L’indagine “Caregiver e Covid-19” ha alla base la domanda su come stanno vivendo l’emergenza Coronavirus i caregiver. Per i ricercatori ne emerge la rappresentazione di un mondo di cui è difficile fare una sintesi, perché ogni storia è a sé. Il racconto è quello di famiglie sole,spaesate perché povere di riferimenti . La realtà di un impegno muto, non abituato ad esternare i propri sentimenti e le proprie esigenze. Una realtà lontana dai servizi di welfare, più rassegnata che rivendicativa.
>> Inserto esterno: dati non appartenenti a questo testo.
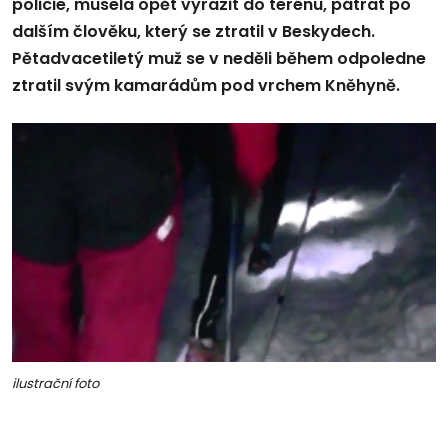
policie, musela opět vyrazit do terénu, pátrat po
dalším člověku, který se ztratil v Beskydech.
Pětadvacetiletý muž se v neděli během odpoledne
ztratil svým kamarádům pod vrchem Kněhyně.
ilustrační foto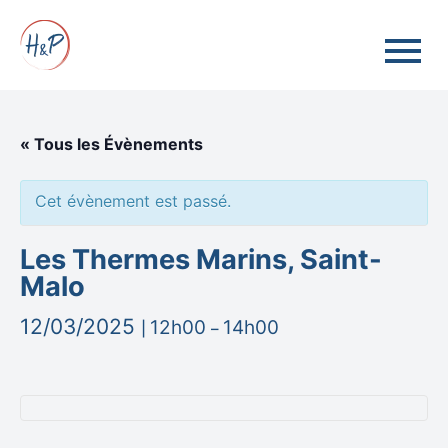
« Tous les Évènements
Cet évènement est passé.
Les Thermes Marins, Saint-
Malo
12/03/2025
12h00
14h00
|
–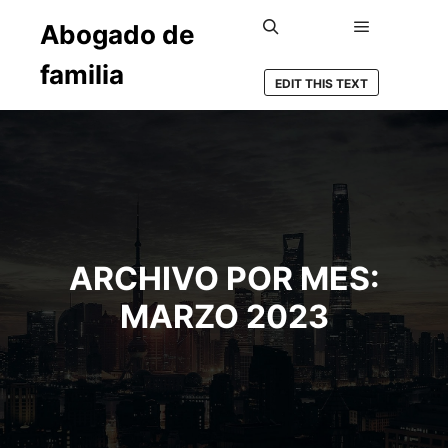
Abogado de
Menú princ
Buscar
familia
EDIT THIS TEXT
ARCHIVO POR MES:
MARZO 2023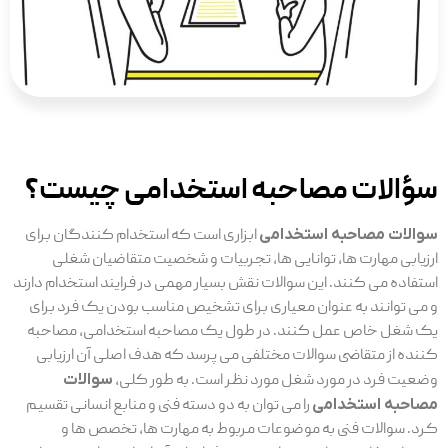
سؤالات مصاحبه استخدامی چیست؟
سوالات مصاحبه استخدامی
ابزاری است که استخدام کنندگان برای
ارزیابی مهارت ها، توانایی ها، تجربیات و شخصیت متقاضیان شغلی
استفاده می کنند. این سوالات نقش بسیار مهمی در فرایند استخدام دارند
و می توانند به عنوان معیاری برای تشخیص مناسب بودن یک فرد برای
یک شغل خاص عمل کنند. در طول یک مصاحبه استخدامی، مصاحبه
کننده از متقاضی سوالات مختلفی می پرسد که هدف اصلی آن ارزیابی
وضعیت فرد در مورد شغل مورد نظر است. به طور کلی،
سوالات
مصاحبه استخدامی
را می توان به دو دسته فنی و منابع انسانی تقسیم
کرد. سوالات فنی به موضوعات مربوط به مهارت ها، تخصص ها و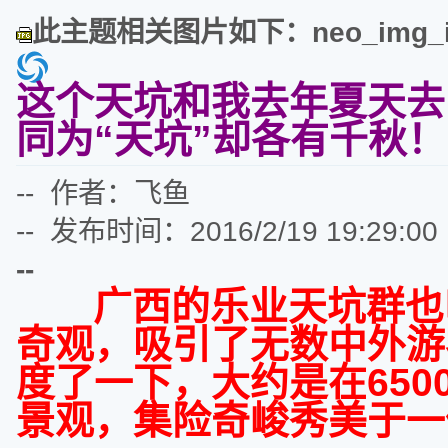
此主题相关图片如下：neo_img_img
这个天坑和我去年夏天去
同为“天坑”却各有千秋！
-- 作者：飞鱼
-- 发布时间：2016/2/19 19:29:00
--
广西的乐业天坑群也叫
奇观，吸引了无数中外游
度了一下，大约是在
650
景观，集险奇峻秀美于一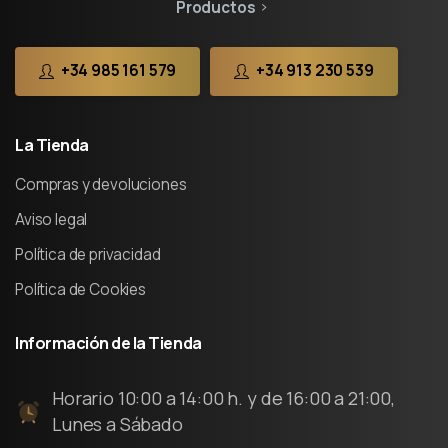
Productos
+34 985 161 579
+34 913 230 539
La
Tienda
Compras y devoluciones
Aviso legal
Política de privacidad
Política de Cookies
Información
de
la
Tienda
Horario 10:00 a 14:00 h. y de 16:00 a 21:00,
Lunes a Sábado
Realizzata nell’ambito del progetto “Time to Care”, finanziato da Fondazione Cariplo, la ricerca è stata condotta dall’Associazione per la Ricerca Sociale (ARS) con Acli Lombardia, VillageCare e le sezioni lombarde di Legacoop, Spi Cgil, Fnp Cisl, Ordine degli Assistenti Sociali, Auser e Anteas.
Tra il 14 aprile e il 3 maggio, circa 1.000 persone hanno risposto ad un questionario online . A rispondere, sono state soprattutto le donne (85% dei casi) e le persone nella fascia d’età compresa fra i 50 e i 60 anni (46% dei caregiver). Le risposte sono arrivate prevalentemente dalle regioni del Nord (83%). Nella maggior parte dei casi la persona assistita è il genitore del caregiver o il coniuge.
Di seguito, una sintesi dei principali risultati.
Che cosa è cambiato nell’emergenza Covid?
L’emergenza Covid ha aumentato il carico di aiuto per quasi 1 caregiver su 2 (46%). Per che cosa? Principalmente per offrire compagnia: un dato che fa riflettere sul livello di solitudine di moltissime situazioni. Pochi i caregiver che hanno usufruito delle giornate aggiuntive di permesso ex l. 104/92 previste dal decreto Cura Italia. Molto rerefatti gli aiuti ricevuti dai Comuni (5% dei casi), dai volontari (9%), marginali anche i servizi delle Asl (12%). Inoltre è molto pesata la chiusura di centri diurni (per anziani o disabili) e la riconfigurazione dell’assistenza domiciliare. Quanto alle badanti, che in Italia sono una forma di supporto molto diffusa, l’emergenza Covid ha notevolmente ridotto l’aiuto fornito alle famiglie. Il rapporto di lavoro è stato interrotto in più di 1 caso su 4 (27%), mentre in 1 caso su 10 (11%) l’ orario è stato ridotto.
Cosa chiedono i caregiver?
Dalla ricerca emerge un dato che contraddice la diffusa convinzione che gli aiuti monetari siano il supporto preferito dai caregiver. Al primo posto, quasi 1 intervistato su 2 chiede i servizi domiciliari di cui molti, anche prima del coronavirus, non usufruivano.
E c’è un disperato bisogno di essere informati sui servizi presenti nel territorio.